__WHAT THE TASK REQUIRES__: Return the lines of the entries from the line with "POR CATEGORIA" up to and including the line with "Uszkodzone gniazdo LAN", reproducing each character precisely and omitting the pictures.

═══ DATA RECORDS ═══

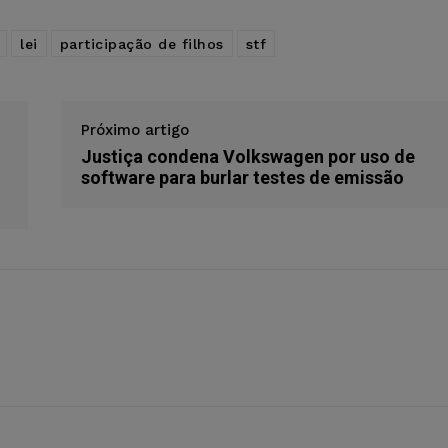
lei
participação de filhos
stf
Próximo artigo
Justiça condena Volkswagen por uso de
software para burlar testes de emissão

═══
═══ DATA RECORDS ═══

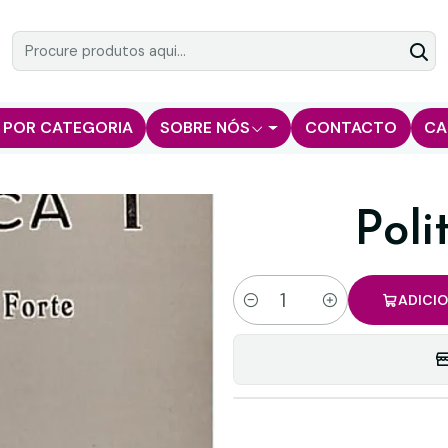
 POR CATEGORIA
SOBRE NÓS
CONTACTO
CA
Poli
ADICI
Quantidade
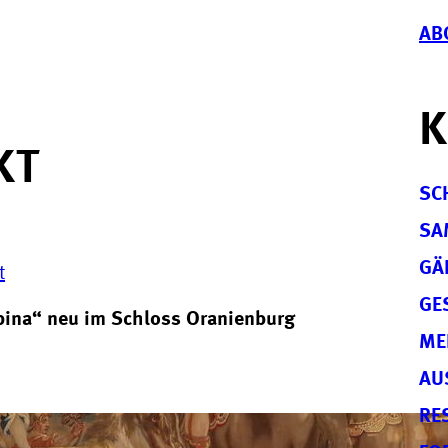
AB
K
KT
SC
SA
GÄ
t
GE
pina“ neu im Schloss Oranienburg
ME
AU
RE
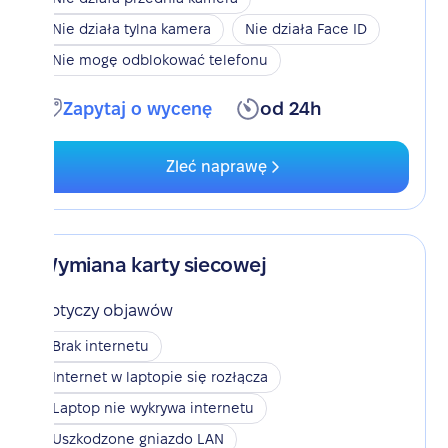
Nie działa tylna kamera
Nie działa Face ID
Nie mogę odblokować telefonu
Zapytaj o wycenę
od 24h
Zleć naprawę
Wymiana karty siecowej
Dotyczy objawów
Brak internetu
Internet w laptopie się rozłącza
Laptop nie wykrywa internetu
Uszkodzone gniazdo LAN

═══

__YOUR RESPONSE__:
 POR CATEGORIA
SOBRE NÓS
CONTACTO
CA
Poli
ADICI
Quantidade
AB
K
KT
SC
SA
GÄ
t
GE
pina“ neu im Schloss Oranienburg
ME
AU
RE
Nie działa tylna kamera
Nie działa Face ID
Nie mogę odblokować telefonu
Zapytaj o wycenę
od 24h
Zleć naprawę
Wymiana karty siecowej
Dotyczy objawów
Brak internetu
Internet w laptopie się rozłącza
Laptop nie wykrywa internetu
Uszkodzone gniazdo LAN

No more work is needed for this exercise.